The Oregon Trail | |
---|---|
Genres | Edutainment |
Developers | MECC |
Publishers |
Brøderbund The Learning Company Gameloft |
Creators | Don Rawitsch, Bill Heinemann, Paul Dillenberger |
Platform of origin | HP 2100 |
Year of inception | 1971 |
First release |
The Oregon Trail December 3, 1971 |
Latest release |
The Oregon Trail: American Settler 2011 |
Spin-offs |
The Amazon Trail The Yukon Trail MayaQuest: The Mystery Trail Africa Trail |
The Oregon Trail is a series of educational computer games that began with the very first edition originally developed by Don Rawitsch, Bill Heinemann, and Paul Dillenberger in 1971 and produced by the Minnesota Educational Computing Consortium (MECC) in 1974. The original game was designed to teach school children about the realities of 19th-century pioneer life on the Oregon Trail. The player assumes the role of a wagon leader guiding a party of settlers from Independence, Missouri, to Oregon's Willamette Valley via a covered wagon in 1848.

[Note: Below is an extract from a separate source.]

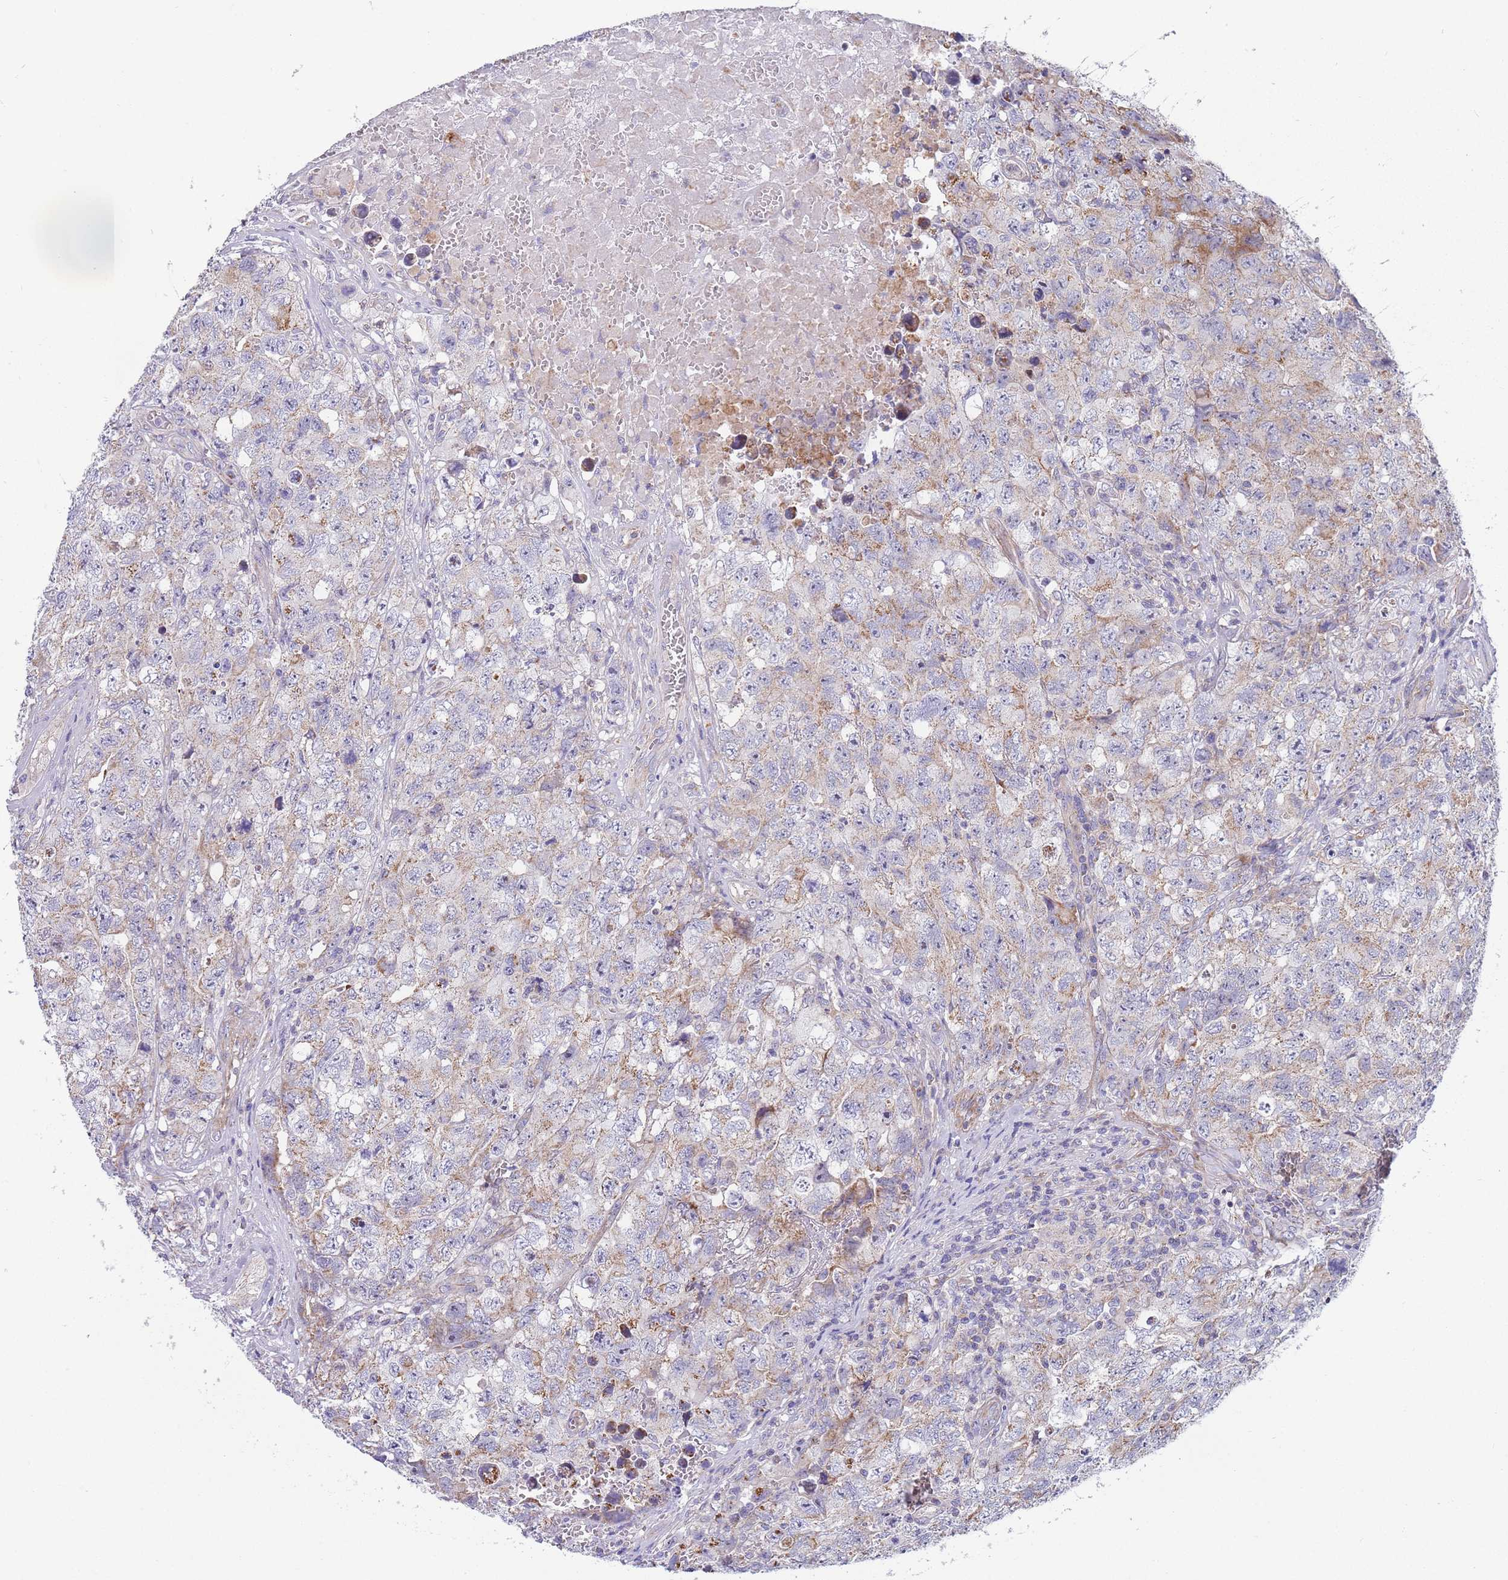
{"staining": {"intensity": "weak", "quantity": "25%-75%", "location": "cytoplasmic/membranous"}, "tissue": "testis cancer", "cell_type": "Tumor cells", "image_type": "cancer", "snomed": [{"axis": "morphology", "description": "Carcinoma, Embryonal, NOS"}, {"axis": "topography", "description": "Testis"}], "caption": "The photomicrograph exhibits immunohistochemical staining of embryonal carcinoma (testis). There is weak cytoplasmic/membranous positivity is present in about 25%-75% of tumor cells.", "gene": "PWWP3A", "patient": {"sex": "male", "age": 31}}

In 1971, Don Rawitsch, a senior at Carleton College in Northfield, Minnesota, taught an 8th grade history class as a student teacher. He used HP Time-Shared BASIC running on an HP 2100 minicomputer to write a computer program to help teach the subject. Rawitsch recruited two friends and fellow student teachers, Paul Dillenberger and Bill Heinemann, to help.
The Oregon Trail debuted to Rawitsch's class on December 3, 1971. Despite bugs, the game was immediately popular, and he made it available to others on Minneapolis Public Schools' time-sharing service. When the next semester ended, Rawitsch deleted the program, but he printed out a copy of the source code.
In 1974, the Minnesota Educational Computing Consortium (MECC), a state-funded organization that developed educational software for the classroom, hired Rawitsch. He rebuilt the game, adding events for choices based on the actual historical probabilities for what happened to travelers on the trail at each location in the game. He based much of the options in the game on historical narratives of people on the trail that he had read. Rawitsch uploaded The Oregon Trail into the organization's time-sharing network, where it could be accessed by schools across Minnesota. The game became one of the network's most popular programs, with thousands of players monthly.